INSTRUCTIONS TO FOLLOW: Span requested from the data below: the line with "เป็นทริปที่ประ" through the line with "Vynikající služby", both included. Give only these lines again, exactly, and leave every picture out.
-- INFORMATION SHOWN follows --
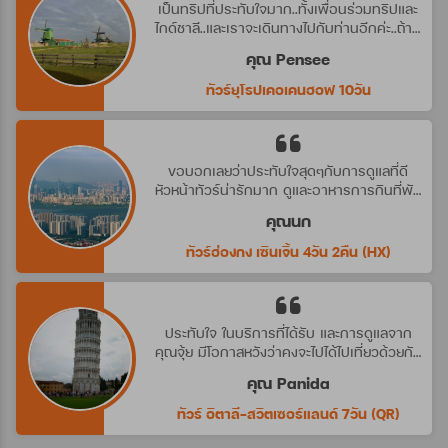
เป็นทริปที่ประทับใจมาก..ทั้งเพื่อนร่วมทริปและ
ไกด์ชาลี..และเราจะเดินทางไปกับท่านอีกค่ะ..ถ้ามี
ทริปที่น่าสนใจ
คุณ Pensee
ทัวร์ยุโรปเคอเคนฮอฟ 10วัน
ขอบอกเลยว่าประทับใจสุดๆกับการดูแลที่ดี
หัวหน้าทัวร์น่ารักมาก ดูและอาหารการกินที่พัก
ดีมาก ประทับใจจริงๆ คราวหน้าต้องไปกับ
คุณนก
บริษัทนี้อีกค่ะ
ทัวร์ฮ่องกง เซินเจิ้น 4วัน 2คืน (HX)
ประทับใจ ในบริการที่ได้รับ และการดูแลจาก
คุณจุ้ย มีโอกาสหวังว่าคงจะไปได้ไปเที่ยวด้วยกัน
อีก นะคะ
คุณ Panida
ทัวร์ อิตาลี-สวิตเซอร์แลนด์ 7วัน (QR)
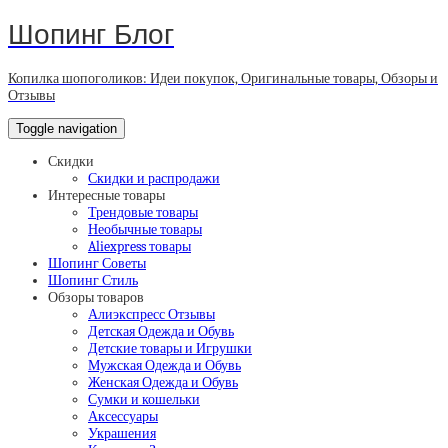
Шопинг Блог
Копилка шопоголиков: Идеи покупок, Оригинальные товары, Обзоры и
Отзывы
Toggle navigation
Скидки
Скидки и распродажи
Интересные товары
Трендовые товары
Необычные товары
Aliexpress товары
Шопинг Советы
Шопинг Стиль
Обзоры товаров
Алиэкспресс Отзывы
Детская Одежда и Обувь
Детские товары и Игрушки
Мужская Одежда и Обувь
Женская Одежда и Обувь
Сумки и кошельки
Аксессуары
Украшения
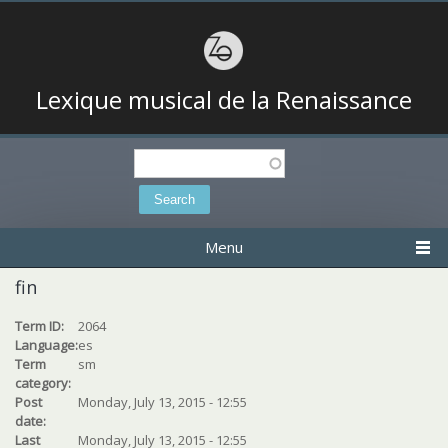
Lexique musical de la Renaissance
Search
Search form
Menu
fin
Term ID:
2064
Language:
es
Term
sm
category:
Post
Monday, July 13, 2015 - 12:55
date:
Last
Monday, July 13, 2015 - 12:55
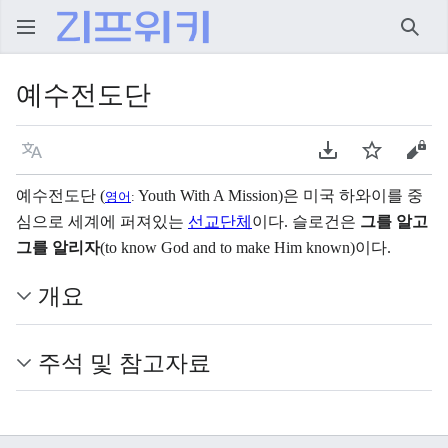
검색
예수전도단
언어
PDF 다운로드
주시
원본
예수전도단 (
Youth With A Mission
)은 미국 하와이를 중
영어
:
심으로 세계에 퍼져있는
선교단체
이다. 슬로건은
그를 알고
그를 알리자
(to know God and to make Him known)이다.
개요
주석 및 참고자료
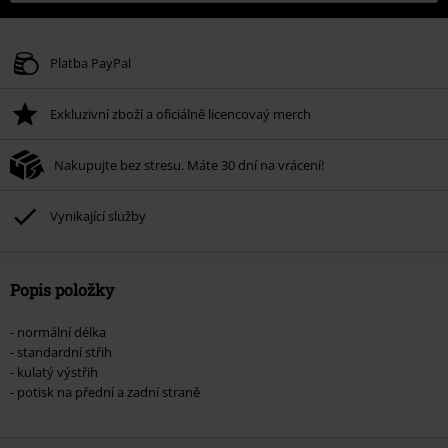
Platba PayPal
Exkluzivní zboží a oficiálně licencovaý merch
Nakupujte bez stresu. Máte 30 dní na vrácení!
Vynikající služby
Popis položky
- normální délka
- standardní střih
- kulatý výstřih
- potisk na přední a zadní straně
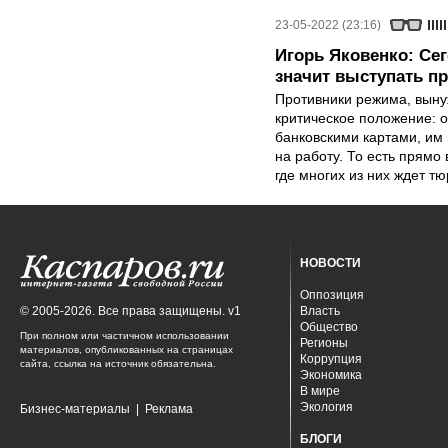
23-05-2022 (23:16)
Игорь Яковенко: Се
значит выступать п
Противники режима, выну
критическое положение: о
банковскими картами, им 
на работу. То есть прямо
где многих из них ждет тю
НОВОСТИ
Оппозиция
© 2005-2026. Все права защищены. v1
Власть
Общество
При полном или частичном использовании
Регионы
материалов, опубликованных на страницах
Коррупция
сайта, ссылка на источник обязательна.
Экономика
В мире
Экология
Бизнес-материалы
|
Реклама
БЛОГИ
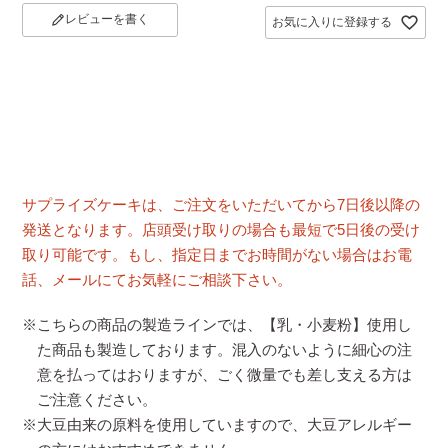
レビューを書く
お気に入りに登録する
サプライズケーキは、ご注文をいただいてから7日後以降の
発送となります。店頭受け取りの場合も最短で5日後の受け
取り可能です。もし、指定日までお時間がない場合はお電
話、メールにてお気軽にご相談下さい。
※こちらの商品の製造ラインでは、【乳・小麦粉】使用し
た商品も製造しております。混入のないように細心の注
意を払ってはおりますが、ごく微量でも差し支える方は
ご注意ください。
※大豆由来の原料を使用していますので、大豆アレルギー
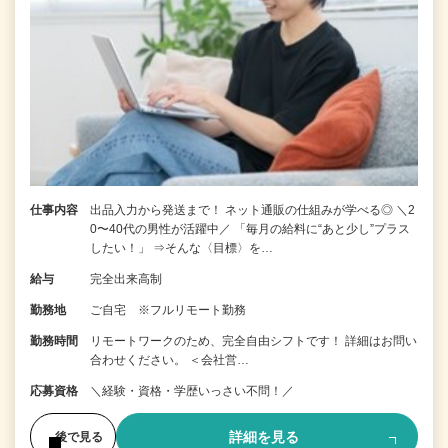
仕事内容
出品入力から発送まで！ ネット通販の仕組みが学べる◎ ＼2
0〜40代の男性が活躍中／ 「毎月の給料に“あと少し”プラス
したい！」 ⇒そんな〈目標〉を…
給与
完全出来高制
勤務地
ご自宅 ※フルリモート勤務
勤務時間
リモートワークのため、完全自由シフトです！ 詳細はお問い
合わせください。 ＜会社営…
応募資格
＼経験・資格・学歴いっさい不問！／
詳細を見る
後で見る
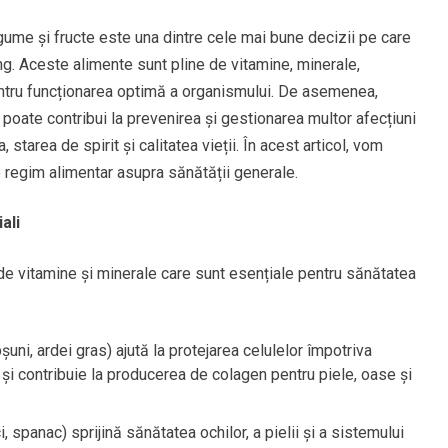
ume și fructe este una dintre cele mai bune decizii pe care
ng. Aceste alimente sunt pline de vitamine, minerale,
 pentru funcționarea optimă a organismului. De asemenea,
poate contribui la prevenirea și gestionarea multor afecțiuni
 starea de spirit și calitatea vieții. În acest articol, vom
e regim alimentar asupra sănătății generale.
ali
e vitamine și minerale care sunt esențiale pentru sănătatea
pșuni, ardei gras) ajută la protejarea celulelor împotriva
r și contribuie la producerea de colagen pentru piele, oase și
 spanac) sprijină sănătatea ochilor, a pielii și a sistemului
-- INFORMATION SHOWN concluded --
-- INFORMATION SHOWN follows --
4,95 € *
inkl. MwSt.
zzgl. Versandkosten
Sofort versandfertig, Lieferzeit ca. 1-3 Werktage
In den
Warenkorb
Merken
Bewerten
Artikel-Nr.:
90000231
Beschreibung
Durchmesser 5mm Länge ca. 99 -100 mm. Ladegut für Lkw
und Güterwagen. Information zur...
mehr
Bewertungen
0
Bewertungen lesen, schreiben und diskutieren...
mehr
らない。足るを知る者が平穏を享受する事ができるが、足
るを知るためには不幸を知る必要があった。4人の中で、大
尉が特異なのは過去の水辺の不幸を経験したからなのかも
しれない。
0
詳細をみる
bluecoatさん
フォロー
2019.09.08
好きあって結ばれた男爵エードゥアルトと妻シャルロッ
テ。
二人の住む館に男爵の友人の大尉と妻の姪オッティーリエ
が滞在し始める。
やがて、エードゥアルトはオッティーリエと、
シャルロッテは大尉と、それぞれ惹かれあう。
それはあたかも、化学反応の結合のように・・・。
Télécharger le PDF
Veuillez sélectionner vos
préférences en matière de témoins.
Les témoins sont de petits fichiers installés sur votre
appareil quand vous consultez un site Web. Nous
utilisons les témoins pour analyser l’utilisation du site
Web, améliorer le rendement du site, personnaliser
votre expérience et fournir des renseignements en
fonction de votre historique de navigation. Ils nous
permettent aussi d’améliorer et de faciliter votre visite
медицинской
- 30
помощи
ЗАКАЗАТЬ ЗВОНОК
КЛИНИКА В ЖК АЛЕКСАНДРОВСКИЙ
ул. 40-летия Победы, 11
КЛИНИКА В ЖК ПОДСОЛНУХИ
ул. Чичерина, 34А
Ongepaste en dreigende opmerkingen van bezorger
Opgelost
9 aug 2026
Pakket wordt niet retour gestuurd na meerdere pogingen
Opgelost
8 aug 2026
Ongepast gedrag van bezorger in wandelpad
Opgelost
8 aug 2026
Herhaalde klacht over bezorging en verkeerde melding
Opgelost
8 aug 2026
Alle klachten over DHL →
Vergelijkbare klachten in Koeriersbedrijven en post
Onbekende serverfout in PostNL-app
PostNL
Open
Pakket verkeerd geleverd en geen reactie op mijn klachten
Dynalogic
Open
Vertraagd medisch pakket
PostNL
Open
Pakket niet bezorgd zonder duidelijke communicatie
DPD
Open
-- INFORMATION SHOWN concluded --
-- INFORMATION SHOWN follows --
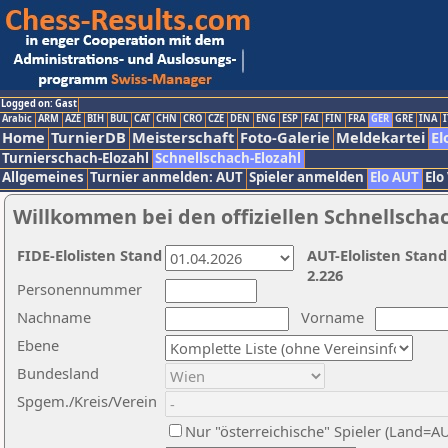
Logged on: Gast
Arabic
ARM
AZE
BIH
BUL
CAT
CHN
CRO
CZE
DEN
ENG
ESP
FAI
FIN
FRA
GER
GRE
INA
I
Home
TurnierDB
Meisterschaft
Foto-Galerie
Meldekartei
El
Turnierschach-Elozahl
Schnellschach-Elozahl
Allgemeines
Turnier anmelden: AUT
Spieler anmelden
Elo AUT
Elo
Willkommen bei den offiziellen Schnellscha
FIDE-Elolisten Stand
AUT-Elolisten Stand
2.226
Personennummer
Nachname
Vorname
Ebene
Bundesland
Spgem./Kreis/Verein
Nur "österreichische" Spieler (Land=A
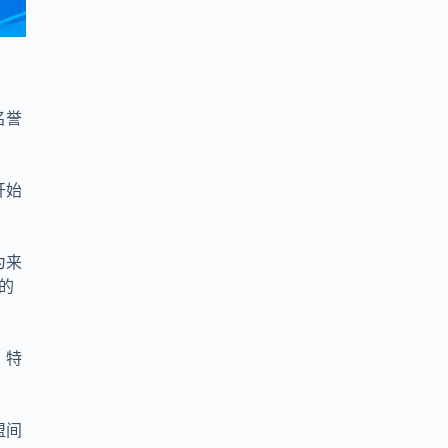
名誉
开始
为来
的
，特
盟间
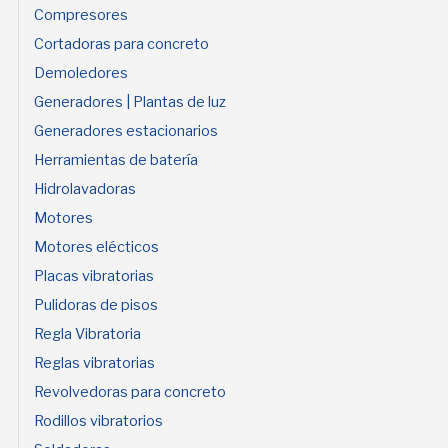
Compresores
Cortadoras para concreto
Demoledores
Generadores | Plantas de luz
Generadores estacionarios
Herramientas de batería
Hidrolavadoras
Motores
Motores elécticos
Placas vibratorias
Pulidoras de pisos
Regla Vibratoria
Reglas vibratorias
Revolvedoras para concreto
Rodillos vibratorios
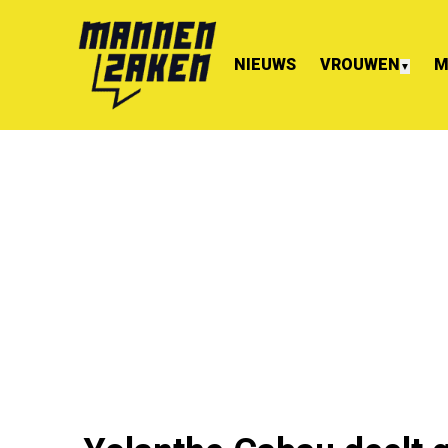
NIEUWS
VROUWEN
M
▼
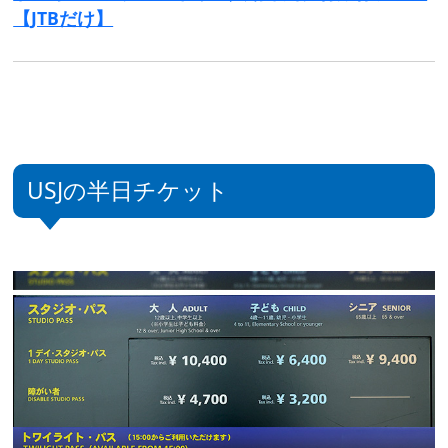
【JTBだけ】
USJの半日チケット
-- INFORMATION SHOWN concluded --
ANSWER TO THE PROBLEM:
เป็นทริปที่ประทับใจมาก..ทั้งเพื่อนร่วมทริปและ
ไกด์ชาลี..และเราจะเดินทางไปกับท่านอีกค่ะ..ถ้ามี
ทริปที่น่าสนใจ
คุณ Pensee
ทัวร์ยุโรปเคอเคนฮอฟ 10วัน
ขอบอกเลยว่าประทับใจสุดๆกับการดูแลที่ดี
หัวหน้าทัวร์น่ารักมาก ดูและอาหารการกินที่พัก
ดีมาก ประทับใจจริงๆ คราวหน้าต้องไปกับ
คุณนก
บริษัทนี้อีกค่ะ
ทัวร์ฮ่องกง เซินเจิ้น 4วัน 2คืน (HX)
ประทับใจ ในบริการที่ได้รับ และการดูแลจาก
คุณจุ้ย มีโอกาสหวังว่าคงจะไปได้ไปเที่ยวด้วยกัน
อีก นะคะ
คุณ Panida
ทัวร์ อิตาลี-สวิตเซอร์แลนด์ 7วัน (QR)
Шопинг Блог
Копилка шопоголиков: Идеи покупок, Оригинальные товары, Обзоры и
Отзывы
Toggle navigation
Скидки
Скидки и распродажи
Интересные товары
Трендовые товары
Необычные товары
Aliexpress товары
Шопинг Советы
Шопинг Стиль
Обзоры товаров
Алиэкспресс Отзывы
Детская Одежда и Обувь
Детские товары и Игрушки
Мужская Одежда и Обувь
Женская Одежда и Обувь
Сумки и кошельки
Аксессуары
Украшения
Lexique musical de la Renaissance
Search
Search form
Menu
fin
Term ID:
2064
Language:
es
Term
sm
category:
Post
Monday, July 13, 2015 - 12:55
date:
Last
Monday, July 13, 2015 - 12:55
검색
예수전도단
언어
PDF 다운로드
주시
원본
예수전도단 (
Youth With A Mission
)은 미국 하와이를 중
영어
:
심으로 세계에 퍼져있는
선교단체
이다. 슬로건은
그를 알고
그를 알리자
(to know God and to make Him known)이다.
개요
주석 및 참고자료
Platba PayPal
Exkluzivní zboží a oficiálně licencovaý merch
Nakupujte bez stresu. Máte 30 dní na vrácení!
Vynikající služby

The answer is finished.